A single number is required: how many lines in the entries hold the word "assign".

Design files in text formats:

···

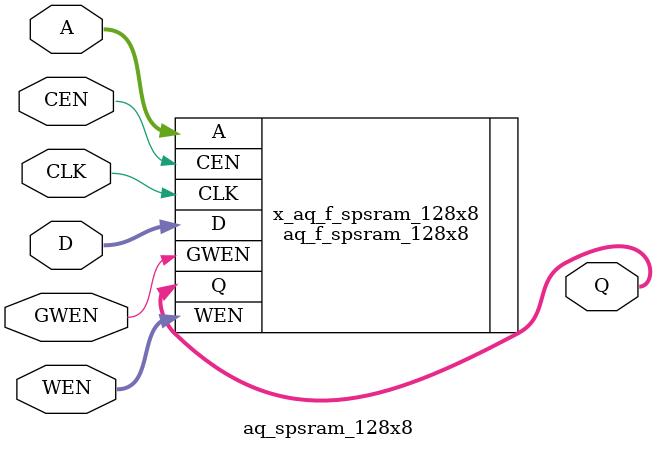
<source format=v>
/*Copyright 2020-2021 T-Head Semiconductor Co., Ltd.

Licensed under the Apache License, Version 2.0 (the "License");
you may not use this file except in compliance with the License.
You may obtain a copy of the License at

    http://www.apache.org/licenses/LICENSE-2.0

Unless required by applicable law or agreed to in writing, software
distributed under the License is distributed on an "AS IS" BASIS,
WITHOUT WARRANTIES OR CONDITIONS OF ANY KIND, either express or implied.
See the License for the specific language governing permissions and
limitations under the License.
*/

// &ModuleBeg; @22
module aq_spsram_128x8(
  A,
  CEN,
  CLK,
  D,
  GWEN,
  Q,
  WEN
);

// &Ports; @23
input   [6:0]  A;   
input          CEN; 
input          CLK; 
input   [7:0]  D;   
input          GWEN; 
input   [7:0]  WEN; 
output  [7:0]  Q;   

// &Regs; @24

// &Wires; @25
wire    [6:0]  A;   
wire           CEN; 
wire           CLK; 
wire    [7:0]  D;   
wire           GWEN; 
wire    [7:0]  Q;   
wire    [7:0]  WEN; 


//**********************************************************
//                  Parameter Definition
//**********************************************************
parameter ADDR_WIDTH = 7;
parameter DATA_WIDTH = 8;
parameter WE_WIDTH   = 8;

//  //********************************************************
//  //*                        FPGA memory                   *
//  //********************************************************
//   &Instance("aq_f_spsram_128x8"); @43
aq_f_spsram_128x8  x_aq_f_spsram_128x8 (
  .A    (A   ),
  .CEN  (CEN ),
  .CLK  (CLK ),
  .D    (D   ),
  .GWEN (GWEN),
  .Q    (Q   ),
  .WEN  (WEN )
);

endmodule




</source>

···

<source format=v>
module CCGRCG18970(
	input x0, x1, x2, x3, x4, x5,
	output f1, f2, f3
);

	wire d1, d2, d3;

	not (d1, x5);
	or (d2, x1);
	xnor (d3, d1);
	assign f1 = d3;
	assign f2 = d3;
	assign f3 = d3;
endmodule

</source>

···

**FINISHED TASK**
3